Explanation. It is assumed that if a player touches the ball alone, it is in his control. Consequently, if a player of Arsenal touches the ball for some time and then transfers the control of it to another player of his team, this event is

considered as a pass from that player to another one in his team. Moreover, the ball should not be played (touched) by anyone else and it should also stay inside the field during this event.

The result of this query is:

Player:keown Passes(given):1 Player:adams Passes(given):2 Player:kanu Passes(given):1 Player:bergkamp Passes(given):1 Team:arsenal Total Passes:5

Query 2. ‘‘Give the number of shoots to the goalkeeper of the opponent team for each player of Arsenal’’.

Query. shoot X arsenal, where X is a variable that stands for the players of Arsenal who shoot.

Explanation. In this query, we are interested in finding the number of shoots to the goalkeeper of Liverpool by each player of Arsenal. In order to answer this query, the facts of touch to the ball are found for each player of Arsenal. For each fact found, it is also checked if there is a fact of touch to the ball for the opponent team’s goalkeeper, whose frame number is bigger. Then, a check is made to see if there is no other touch to the ball between these two events and also if the ball is inside the field during the entire period. If all above conditions are satisfied, this is considered a shoot to the goalkeeper. Then, all such occasions are counted to find the number of shoots to the goalkeeper by each player of Arsenal.

Query 3. ‘‘Give the average ball control (play) time in frames for each player of Arsenal’’.

Query. hold X arsenal, where X is a variable that stands for the players of Arsenal who play with the ball.

Explanation. As it is assumed that when a player touches the ball alone, it is in his control, the ball control time for a player is computed with respect to the frame intervals during which he is in touch with the ball. Therefore, the fol-lowing operation is performed for each player of Arsenal so as to answer this query: frame intervals during which a player touches the ball are found and the number of frames in the intervals are summed up. Divided by the number of frame intervals found, this gives for the player the average ball control time in frames. Since in a soccer game, a player may touch the ball outside the field as well, only are the frame intervals when the ball is inside the field considered. It is also possible to give the time information in seconds provided that the frame rate of the video is known.

Query 4. ‘‘Give the number of ball losses to the opponent team’s players for Adams of Arsenal’’.

Query. loss adams arsenal.

Explanation. If Adams of Arsenal touches the ball for some time and then the control of the ball goes to a player of the opponent team, this event is con-sidered as a ball loss from Adams to an opponent player. Furthermore, the ball should not be played (touched) by anyone else and it should stay inside the field during this event.

Query 5. ‘‘Give the number of kicks to outside field for Adams of Arsenal’’. Query. outside adams arsenal.

Explanation. First, the key frames when Adams of Arsenal is in touch with the ball while the ball is inside the field are found. Then, for each keyframe found, a fact with a bigger frame number, representing the ball being outside the field, is searched. If there is no touch to the ball between these two events, then this is a kick outside the field. All such occasions are counted to find the number of kicks outside the field by Adams.

[Extracted records]

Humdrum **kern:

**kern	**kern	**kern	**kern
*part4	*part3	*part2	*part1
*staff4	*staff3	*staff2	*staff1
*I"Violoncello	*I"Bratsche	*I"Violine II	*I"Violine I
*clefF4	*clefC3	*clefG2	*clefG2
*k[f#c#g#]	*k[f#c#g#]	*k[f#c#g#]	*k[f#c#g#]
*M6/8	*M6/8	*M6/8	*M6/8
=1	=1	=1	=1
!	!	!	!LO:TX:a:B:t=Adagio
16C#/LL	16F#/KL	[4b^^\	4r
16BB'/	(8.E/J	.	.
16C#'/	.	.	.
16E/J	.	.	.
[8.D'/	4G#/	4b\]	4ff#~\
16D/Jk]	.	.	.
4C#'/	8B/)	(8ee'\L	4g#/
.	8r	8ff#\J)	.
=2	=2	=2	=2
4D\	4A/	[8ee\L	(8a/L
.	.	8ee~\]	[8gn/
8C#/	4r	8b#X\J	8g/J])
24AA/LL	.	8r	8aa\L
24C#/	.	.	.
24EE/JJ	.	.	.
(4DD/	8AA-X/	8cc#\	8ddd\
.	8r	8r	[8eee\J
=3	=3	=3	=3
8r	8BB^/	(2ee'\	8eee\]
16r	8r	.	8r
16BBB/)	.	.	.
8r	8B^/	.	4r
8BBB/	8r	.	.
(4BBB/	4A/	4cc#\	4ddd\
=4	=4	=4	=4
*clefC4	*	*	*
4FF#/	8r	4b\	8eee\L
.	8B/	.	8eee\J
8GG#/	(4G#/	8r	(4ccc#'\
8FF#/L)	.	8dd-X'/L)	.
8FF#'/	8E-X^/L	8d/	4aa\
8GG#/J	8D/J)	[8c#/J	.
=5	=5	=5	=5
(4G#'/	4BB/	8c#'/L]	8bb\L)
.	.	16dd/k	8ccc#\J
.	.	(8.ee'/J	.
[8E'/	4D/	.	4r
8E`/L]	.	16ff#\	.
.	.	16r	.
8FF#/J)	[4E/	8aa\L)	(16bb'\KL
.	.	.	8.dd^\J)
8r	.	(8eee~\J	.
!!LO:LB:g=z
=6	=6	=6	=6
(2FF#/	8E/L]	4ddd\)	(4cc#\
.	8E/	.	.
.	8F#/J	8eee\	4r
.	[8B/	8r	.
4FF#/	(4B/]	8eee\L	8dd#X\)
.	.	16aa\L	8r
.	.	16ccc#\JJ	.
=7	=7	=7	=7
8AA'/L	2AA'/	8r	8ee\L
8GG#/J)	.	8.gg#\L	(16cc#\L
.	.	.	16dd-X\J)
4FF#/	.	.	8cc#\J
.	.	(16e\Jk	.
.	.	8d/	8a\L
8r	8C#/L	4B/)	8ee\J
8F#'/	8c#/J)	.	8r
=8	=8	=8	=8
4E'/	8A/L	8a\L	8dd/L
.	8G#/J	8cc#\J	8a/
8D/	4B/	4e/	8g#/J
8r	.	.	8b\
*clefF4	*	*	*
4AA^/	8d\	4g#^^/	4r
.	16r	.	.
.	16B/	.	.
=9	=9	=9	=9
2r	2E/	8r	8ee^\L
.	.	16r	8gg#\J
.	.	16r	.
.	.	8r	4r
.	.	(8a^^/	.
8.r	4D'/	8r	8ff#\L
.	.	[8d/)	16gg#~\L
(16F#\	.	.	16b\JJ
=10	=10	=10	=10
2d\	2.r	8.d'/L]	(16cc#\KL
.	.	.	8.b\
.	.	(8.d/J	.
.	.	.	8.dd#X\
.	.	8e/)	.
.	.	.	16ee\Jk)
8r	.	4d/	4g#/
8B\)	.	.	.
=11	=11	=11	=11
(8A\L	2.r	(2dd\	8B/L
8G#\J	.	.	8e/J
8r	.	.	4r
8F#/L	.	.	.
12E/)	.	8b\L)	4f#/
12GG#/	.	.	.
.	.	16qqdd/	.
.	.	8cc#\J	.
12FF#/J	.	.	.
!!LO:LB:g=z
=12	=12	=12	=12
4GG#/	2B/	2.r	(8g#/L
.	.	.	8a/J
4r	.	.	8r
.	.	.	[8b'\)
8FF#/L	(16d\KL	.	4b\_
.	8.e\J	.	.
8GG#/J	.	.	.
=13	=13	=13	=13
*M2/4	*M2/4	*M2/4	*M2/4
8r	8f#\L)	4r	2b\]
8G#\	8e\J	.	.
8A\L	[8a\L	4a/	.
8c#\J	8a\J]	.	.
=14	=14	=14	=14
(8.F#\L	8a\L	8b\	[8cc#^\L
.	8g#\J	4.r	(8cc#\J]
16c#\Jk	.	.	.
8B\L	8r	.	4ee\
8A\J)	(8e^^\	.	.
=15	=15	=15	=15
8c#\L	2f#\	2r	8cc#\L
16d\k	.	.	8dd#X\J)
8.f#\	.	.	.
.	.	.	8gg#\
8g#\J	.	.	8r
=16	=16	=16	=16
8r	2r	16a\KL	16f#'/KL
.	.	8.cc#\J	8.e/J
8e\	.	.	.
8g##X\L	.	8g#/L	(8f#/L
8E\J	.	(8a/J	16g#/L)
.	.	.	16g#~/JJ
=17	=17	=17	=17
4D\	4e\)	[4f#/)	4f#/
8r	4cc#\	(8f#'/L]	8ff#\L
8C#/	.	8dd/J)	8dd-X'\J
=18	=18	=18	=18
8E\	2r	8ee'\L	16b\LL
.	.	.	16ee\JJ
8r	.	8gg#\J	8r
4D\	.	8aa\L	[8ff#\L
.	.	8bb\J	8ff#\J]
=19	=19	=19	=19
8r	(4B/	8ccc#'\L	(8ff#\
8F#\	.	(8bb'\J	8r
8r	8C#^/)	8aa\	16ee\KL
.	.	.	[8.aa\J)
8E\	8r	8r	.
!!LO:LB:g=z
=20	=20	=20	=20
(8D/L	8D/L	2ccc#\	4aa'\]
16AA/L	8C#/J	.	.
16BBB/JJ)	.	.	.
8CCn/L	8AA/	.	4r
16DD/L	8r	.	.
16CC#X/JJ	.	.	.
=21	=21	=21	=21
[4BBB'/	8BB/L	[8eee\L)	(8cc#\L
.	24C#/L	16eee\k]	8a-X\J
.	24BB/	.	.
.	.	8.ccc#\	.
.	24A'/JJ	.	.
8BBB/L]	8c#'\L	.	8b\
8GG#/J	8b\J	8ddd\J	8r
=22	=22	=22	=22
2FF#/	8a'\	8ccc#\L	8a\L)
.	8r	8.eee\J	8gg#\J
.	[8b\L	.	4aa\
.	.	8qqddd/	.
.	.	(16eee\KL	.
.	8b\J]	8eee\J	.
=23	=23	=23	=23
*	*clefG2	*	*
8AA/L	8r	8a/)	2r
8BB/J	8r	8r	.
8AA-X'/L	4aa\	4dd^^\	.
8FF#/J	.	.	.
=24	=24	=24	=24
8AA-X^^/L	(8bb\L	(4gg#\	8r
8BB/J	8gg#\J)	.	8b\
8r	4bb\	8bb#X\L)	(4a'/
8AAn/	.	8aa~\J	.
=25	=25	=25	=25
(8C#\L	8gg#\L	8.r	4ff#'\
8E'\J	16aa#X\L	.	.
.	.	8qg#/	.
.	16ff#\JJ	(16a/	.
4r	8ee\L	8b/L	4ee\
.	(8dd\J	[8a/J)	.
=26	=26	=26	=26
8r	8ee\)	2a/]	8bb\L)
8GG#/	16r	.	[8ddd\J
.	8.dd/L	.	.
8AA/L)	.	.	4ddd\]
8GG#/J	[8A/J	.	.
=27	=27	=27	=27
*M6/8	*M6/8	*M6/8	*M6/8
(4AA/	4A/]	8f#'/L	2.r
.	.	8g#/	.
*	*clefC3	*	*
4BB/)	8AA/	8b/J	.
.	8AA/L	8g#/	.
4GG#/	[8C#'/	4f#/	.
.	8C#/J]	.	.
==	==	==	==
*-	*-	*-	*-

§ **SET PROBLEM 1**
In the soccer query text, rewrite the passage between "Query 2. ‘‘Give" and "Arsenal who shoot.", inclusive, substituting "keeper" for "goalkeeper".
§ **SET PROBLEM 2**
List every player named in the result of the pass query in the soccer query text.
§ **SET PROBLEM 3**
In the soccer query text, what is the total number of passes that the query result gives for Arsenal?
The lines from the music notation collection have nothing to do with this.

§ **EXERCISE OUTPUT 1**
Query 2. ‘‘Give the number of shoots to the keeper of the opponent team for each player of Arsenal’’.

Query. shoot X arsenal, where X is a variable that stands for the players of Arsenal who shoot.

§ **EXERCISE OUTPUT 2**
keown, adams, kanu, bergkamp

§ **EXERCISE OUTPUT 3**
5